For instance, what of free will in a world where some might be naturally inclined toward religious belief because their parents "enhanced" their god module? Conversely, would it be just to damn those who might have had parents who genetically engineered them to have little interest and understanding of spiritual transcendence? Some religions (Islam, Calvinism for instance) accept predestination, so perhaps this would be more congenial to them, but what about religions such as Baptism or Catholicism that place more emphasis on free will (may Protestants out of the nonconformist tradition emphasize that choice is important, explaining late the baptism practiced by Baptists)?
As human beings become progressively more intelligent, devotional religion might also decrease in popularity, while more rationalistic faiths ascend. By rationalistic, I do not mean tolerant or liberal, but rather more concerned with first principles, rules, etc. rather than experiential aspects of the faith. By this criteria-the Reformed and High Church Christian traditions (traditional Catholicism, Orthodoxy or the national Protestant churches of Europe as well as Calvinism) are rationalistic, while the nonconformist traditions and pietistic strains are more emotional.
Aquinas asserted that there are two paths to Christianity, by reason and faith. While only the elite were able to access reason, the particular doctrinal disputes had less saliency for the masses. In a world of hyperintelligent people, doctrinal disputes might come to the fore once more as sincere believers follow theological issues much more closely than they do today. Highly intelligent people of faith often have rather sophisticated rationales for their beliefs, and increased education and intellectualism among religious people would no doubt change the tone of apologia.
A rationalistic approach would certainly impact hierarchical structures such as that of Roman Catholicism more than than the decentralized denominations such as the Presbyterian. Priests might have to spend time disputing points of theology with parishioners, who though god-intoxicated might not be inculcated with the same sort of reverence for their betters (this might explain of the liberalism of the American Catholic Church as opposed to the traditionalism dominant in the Third World where priests are still more educated and wealthy than their flock).
Of course genetic engineering is not guaranteed, religious bans might be imposed in many countries. But, the possibility that religiosity can have a genetic component brings up an interesting (and peculiar possibility): biological proselytization. For instance, suppose religion x employs a geneticist to create a virus that serves as a vector for gene therapy that eventually alters proteins that are involved in certain biochemical processes that make an individual more prone to hallucinations or have feelings of transcendence. Conversely, anti-religious activists (I am skeptical that most non-religious people care this much, but some might) might attempt the reverse.

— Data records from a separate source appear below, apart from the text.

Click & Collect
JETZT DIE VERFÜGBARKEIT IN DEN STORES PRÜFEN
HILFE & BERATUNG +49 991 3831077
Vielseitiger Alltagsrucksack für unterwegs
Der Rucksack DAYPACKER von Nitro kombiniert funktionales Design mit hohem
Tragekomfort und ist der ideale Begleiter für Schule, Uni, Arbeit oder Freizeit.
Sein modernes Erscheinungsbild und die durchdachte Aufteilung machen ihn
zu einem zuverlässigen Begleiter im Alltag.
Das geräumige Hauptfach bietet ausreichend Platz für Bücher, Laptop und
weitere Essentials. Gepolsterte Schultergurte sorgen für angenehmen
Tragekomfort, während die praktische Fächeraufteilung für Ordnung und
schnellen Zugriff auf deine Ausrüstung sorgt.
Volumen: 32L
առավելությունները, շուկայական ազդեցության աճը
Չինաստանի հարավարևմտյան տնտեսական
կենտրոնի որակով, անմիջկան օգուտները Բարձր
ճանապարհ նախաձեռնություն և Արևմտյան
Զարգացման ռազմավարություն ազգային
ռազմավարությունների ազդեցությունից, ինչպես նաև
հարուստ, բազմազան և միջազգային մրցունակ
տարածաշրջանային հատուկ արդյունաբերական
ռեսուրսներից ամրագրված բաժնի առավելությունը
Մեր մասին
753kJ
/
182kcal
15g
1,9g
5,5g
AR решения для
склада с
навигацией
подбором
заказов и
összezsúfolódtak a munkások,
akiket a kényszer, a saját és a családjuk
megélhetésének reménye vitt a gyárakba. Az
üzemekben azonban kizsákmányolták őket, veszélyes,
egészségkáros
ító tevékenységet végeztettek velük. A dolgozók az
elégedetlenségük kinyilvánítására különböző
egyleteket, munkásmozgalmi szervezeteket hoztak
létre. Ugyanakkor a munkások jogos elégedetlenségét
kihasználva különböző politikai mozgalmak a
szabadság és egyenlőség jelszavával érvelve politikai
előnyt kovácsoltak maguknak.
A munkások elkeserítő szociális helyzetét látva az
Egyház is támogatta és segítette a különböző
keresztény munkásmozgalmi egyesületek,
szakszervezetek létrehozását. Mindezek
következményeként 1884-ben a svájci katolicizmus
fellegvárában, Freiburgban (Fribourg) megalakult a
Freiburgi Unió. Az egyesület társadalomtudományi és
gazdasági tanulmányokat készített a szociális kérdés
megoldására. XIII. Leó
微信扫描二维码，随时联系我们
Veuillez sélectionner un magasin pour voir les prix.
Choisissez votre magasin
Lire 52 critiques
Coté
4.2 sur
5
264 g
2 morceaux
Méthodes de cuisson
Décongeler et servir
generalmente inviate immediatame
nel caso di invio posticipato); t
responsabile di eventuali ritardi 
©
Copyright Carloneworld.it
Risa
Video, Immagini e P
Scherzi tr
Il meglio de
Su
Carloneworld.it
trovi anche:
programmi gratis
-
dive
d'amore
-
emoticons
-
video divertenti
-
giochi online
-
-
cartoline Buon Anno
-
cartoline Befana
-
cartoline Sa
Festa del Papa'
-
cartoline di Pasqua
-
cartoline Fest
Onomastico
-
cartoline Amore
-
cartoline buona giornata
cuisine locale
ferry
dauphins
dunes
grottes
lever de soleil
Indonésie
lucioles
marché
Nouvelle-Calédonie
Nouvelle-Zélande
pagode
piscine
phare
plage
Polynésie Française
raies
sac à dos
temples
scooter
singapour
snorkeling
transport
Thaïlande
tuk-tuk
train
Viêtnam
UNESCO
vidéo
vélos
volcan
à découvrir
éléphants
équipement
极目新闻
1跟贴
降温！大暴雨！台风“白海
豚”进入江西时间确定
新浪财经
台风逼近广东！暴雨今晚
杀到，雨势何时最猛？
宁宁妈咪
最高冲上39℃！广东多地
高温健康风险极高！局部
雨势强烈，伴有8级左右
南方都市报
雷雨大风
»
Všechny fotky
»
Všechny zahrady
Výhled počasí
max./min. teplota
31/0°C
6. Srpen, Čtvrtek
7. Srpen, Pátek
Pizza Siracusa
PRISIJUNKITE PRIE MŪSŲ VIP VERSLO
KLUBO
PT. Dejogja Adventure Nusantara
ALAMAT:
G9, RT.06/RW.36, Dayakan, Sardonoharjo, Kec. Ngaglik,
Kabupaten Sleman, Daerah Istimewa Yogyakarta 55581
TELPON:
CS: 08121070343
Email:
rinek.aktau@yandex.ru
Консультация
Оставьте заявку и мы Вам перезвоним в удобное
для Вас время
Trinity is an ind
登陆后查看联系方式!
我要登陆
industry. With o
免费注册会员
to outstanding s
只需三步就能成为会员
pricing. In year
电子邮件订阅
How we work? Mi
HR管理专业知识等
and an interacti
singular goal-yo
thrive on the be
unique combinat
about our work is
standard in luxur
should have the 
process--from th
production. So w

This of course presupposes that said biochemical processes are so amenable to gene therapy. In the former case, unwitting gene therapies could serve as seeding actions in the territory for missionaries who might know ahead of time the sort of hallucinations or feelings their targets are experiencing, adding to their credibility.
In any case, this topic is a fertile one.
[1] Religion as we know it, defined by some level of supernaturalism, transcendentally justified rituals and group cohesion.
[2] I have read that German Protestants who are affiliated with the state subsidized church (as opposed to the Free Churches that exist without state succor) have attendance rates of 5%.